Does anyone have any advice for calming squabbling infants?
I have a 17 month old boy and he spends 3 days a week being looked after by a friend. She has a boy exactly the same age and the two of them have grown up spending a lot of time together, mainly at our friends' house, but also at ours and on daytrips and activities. They both have a full and varied social life and my son loves being with them.
Recently, the boys have started to have issues playing together. If one of them has a toy, then the other will want it, no matter what it is, or what he was doing beforehand. When this happens, attempts to get them to play together founder, as even if the playing could be co-operative or shared (lego, blocks, reading, etc) it causes distress to one or other child.
One of the children is very easily distracted, so he can be given something else to play with. However, the other child can't be. To make matters worse, he will instantly desire whatever has been used to distract or entertain the other.
To put it succinctly, one child nearly always wants what the other is playing with, not necessarily because its interesting, just that the other child has it. The other child would happily play with just about anything and is only possesive of two or three specific objects.
The issue arises at both children's homes and is not necessarily related to "ownership" of the toys.
The question is, how can we help them play together given this little stumbling block?
There's a lot of advice out there in childcare books and any tips or recommended authors will be gladly received. However, I am hoping we've got a super mom/dad/guardian/carer here who have some hands on experience and tips.
I'm being purposefully vague (I hope) as to which kid has the problem sharing/being distracted, but if knowledge of this is important to resolving the problem, I'll think about divulging.
The only thing I can think of is trying to encourage a group activity like rolling a ball back and forth. Something that can demonstrate to the kids that sharing can be fun. But basically you just have to be patient and encourage the child who doesn't like to share. And then wait until they get older.

Extracted data entries:
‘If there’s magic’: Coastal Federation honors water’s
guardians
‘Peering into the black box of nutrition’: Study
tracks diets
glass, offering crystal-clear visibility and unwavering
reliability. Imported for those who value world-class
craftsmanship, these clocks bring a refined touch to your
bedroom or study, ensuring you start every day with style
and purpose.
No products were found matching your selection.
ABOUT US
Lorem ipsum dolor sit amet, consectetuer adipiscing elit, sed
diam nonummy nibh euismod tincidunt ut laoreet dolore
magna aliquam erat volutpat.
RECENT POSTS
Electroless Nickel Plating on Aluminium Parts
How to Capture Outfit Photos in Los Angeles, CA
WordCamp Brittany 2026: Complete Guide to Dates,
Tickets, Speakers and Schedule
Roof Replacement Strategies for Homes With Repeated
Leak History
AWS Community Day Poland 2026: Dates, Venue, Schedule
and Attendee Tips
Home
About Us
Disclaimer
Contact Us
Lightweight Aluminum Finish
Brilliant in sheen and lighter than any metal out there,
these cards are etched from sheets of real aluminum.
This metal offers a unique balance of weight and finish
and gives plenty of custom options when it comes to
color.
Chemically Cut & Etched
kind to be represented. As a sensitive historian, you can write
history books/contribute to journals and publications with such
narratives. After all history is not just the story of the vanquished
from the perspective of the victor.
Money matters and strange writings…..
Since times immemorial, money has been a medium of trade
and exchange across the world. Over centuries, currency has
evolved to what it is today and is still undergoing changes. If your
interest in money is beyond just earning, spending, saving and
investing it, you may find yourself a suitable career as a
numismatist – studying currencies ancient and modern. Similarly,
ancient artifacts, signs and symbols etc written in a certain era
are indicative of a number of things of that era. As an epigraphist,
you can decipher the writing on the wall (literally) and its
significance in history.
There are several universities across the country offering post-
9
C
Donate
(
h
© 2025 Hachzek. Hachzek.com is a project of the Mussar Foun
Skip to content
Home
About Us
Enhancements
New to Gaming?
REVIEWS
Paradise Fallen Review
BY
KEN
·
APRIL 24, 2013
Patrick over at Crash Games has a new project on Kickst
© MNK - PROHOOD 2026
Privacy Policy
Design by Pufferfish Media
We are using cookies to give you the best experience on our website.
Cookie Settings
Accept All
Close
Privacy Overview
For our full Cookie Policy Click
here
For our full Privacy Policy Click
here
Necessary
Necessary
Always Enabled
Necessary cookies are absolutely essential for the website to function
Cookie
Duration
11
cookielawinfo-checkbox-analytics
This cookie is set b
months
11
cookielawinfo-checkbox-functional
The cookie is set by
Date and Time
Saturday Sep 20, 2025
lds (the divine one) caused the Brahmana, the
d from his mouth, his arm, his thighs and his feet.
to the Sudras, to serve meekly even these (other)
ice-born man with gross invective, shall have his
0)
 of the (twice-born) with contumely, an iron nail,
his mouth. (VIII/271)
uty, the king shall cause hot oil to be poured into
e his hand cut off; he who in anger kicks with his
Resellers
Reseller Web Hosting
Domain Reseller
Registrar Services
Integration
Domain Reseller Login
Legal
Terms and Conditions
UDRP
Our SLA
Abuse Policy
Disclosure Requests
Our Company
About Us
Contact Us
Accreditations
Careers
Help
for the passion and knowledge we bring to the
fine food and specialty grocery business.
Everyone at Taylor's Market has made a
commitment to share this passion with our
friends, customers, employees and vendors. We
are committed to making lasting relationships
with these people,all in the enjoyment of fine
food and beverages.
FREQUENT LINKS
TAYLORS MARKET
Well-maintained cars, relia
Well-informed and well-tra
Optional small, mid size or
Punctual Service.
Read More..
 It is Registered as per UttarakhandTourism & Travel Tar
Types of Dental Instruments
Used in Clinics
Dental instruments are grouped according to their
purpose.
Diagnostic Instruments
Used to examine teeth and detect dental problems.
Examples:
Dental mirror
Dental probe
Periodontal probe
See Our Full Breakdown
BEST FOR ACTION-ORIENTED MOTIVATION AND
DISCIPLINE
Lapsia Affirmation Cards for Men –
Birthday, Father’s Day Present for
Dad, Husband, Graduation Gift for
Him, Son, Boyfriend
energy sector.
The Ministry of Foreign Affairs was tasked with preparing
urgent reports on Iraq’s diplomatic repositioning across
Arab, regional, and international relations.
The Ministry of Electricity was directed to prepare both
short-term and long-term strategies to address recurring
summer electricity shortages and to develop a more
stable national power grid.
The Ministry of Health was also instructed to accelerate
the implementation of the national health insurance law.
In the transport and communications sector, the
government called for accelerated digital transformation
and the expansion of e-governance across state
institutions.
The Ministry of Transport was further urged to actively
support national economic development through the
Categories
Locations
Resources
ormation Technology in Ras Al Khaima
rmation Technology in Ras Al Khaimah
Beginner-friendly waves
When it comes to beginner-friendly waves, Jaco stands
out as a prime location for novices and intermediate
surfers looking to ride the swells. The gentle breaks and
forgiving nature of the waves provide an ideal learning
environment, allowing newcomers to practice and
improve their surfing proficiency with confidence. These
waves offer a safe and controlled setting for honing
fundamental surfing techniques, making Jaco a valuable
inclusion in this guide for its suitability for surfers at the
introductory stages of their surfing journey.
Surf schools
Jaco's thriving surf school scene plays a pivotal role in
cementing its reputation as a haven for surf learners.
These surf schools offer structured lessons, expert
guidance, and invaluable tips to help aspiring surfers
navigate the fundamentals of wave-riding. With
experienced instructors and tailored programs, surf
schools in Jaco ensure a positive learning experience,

▶ [Things to do]
A – Answer these from the post about squabbling toddlers:
(i) How old is the writer's son?
(ii) How many specific objects is the less possessive child said to be possessive of?
(iii) Which group activity does the final paragraph suggest?
B – Repeat the post about squabbling toddlers word for word, everything from "Recently, the boys" down to "or other child.".

▶ [Answer set]
A –
(i) 17 months old.
(ii) Two or three.
(iii) Rolling a ball back and forth.

B –
Recently, the boys have started to have issues playing together. If one of them has a toy, then the other will want it, no matter what it is, or what he was doing beforehand. When this happens, attempts to get them to play together founder, as even if the playing could be co-operative or shared (lego, blocks, reading, etc) it causes distress to one or other child.